All three of these groups of saints form “one family in Christ” and their fellowship transcends space and time. (CCC 959) This means that we, the Church Militant do not make the Saint’s Journey alone. We have friends and allies in heaven. Just as we ask our family and friends to pray for us, we may ask our brothers and sisters in heaven to pray for us as well.
“Being more closely united to Christ, those who dwell in heaven fix the whole Church more firmly in holiness. . . . They do not cease to intercede with the Father for us, as they proffer the merits which they acquired on earth through the one mediator between God and men, Christ Jesus . . . . So by their fraternal concern is our weakness greatly helped.” (CCC 956)
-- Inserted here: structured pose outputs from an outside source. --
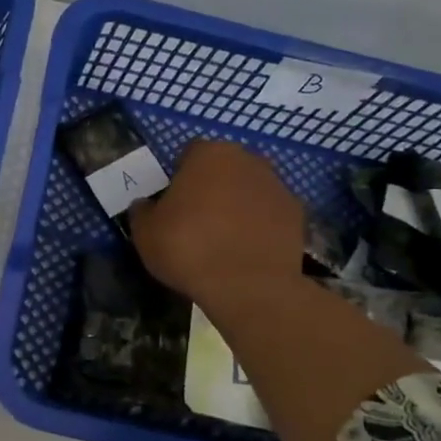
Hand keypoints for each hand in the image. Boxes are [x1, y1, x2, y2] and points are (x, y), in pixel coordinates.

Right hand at [131, 139, 304, 302]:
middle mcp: (247, 160)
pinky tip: (245, 250)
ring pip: (249, 189)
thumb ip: (143, 211)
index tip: (172, 203)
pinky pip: (269, 214)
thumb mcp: (144, 232)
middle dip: (212, 186)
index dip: (179, 177)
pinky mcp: (297, 214)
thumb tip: (145, 205)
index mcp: (209, 155)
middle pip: (224, 168)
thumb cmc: (187, 248)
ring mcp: (277, 186)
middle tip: (196, 219)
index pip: (189, 154)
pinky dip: (259, 226)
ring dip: (237, 205)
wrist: (247, 285)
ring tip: (222, 239)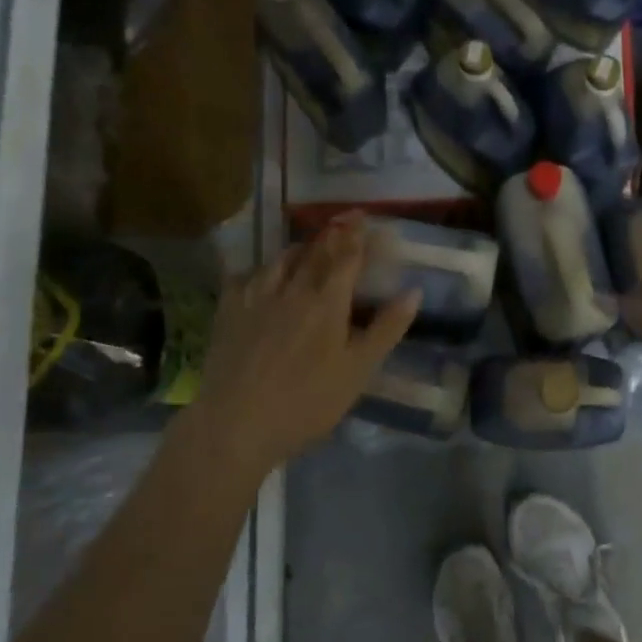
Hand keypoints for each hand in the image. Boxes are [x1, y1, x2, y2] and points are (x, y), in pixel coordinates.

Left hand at [193, 215, 418, 473]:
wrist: (237, 423)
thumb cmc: (307, 402)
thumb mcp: (358, 371)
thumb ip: (386, 329)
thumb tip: (413, 291)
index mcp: (327, 302)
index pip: (347, 257)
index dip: (358, 236)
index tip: (365, 218)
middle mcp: (292, 289)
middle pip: (315, 252)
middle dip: (332, 235)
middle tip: (342, 222)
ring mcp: (256, 297)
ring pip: (280, 260)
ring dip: (299, 249)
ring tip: (307, 247)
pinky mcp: (228, 311)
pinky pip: (245, 277)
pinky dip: (260, 270)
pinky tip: (260, 276)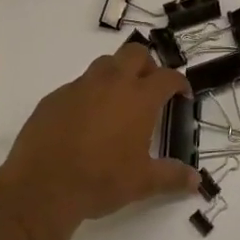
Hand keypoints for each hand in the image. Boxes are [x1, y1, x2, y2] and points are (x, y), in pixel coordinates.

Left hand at [0, 43, 199, 230]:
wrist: (43, 185)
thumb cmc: (101, 180)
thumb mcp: (142, 183)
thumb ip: (172, 177)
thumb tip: (196, 180)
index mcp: (138, 98)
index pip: (167, 77)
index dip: (179, 83)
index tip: (182, 94)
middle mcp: (111, 82)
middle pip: (135, 54)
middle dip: (147, 65)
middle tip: (149, 90)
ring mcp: (80, 86)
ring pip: (105, 64)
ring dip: (117, 74)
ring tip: (118, 102)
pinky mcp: (55, 96)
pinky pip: (78, 85)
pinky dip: (89, 94)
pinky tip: (85, 121)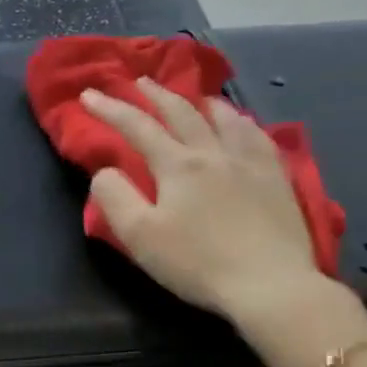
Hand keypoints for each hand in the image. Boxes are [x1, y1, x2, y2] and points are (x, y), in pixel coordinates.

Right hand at [82, 80, 325, 326]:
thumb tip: (105, 171)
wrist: (270, 285)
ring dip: (200, 102)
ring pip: (224, 118)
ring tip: (193, 97)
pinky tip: (241, 124)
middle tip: (138, 82)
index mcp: (178, 165)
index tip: (88, 94)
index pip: (137, 127)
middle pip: (181, 113)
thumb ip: (115, 198)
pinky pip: (257, 136)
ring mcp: (250, 163)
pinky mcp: (278, 179)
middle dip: (155, 95)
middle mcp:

Like the Fellowship of the Ring in J.R.R. Tolkien’s book, we have an eternal and timeless fellowship with all of the People of God. Frodo must have been comforted to know that his friends, though not always in his presence, were out there somewhere doing whatever they could to help him complete his mission We can also take comfort knowing that not only do our friends in heaven, the Church Triumphant, intercede for us in prayer, but they also cheer us on as we make the journey.
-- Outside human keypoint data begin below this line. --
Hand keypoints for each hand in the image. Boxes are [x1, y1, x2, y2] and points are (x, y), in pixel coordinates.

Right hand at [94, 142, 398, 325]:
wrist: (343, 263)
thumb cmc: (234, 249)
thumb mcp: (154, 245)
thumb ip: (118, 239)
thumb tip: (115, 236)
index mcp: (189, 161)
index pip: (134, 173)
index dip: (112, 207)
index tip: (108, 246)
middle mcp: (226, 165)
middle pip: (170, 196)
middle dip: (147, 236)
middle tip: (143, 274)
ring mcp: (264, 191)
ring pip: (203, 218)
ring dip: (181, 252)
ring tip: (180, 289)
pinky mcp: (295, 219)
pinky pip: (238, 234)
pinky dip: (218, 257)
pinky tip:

Therefore, since we are surrounded by so great a cloud of witnesses, let us also lay aside every weight and the sin that clings so closely, and let us run with perseverance the race that is set before us …. (Heb 12:1)
This three part series contains the essence of the Saint’s Journey. After reading it I hope that you will take away these three main points.
- The Christian experience is human. It is not limited to the interiors of our church buildings. The Word can be found in art, literature, movies and most vividly in our own lives and especially in the lives of the canonized Saints. We are not of this world, but we are in this world and we can relate to all of humanity through our own humanity as adopted sons and daughters and members of God’s family.
- The Christian experience is a journey. The journey requires us to leave old things, dead things and sinful things behind. It will not be easy to do so. The world will hate us and growing is painful and there will be many trials to face. However we have the examples of Christ, the Virgin Mary and those Saints who came before us to follow. We may also find inspiration for our journey in some of the fictional heroes we learn about in books and movies.
- The Christian experience is universal. We are individuals on a pilgrimage, within a Church moving toward a perfect end, on a planet revolving around the Sun, in a solar system speeding around the galaxy and moving through space at 1.9 million miles per hour. But we are not flying blindly through the darkness. God’s hand of divine providence is guiding all of Creation during every moment. As hard as the road of the Cross may be, we have friends in heaven who pray for us and cheer us on as we run this amazing race.
May the Lord be with you and may you experience loving fellowship with the Blessed Mother and all of the angels and saints as you make your pilgrimage to the beatific vision.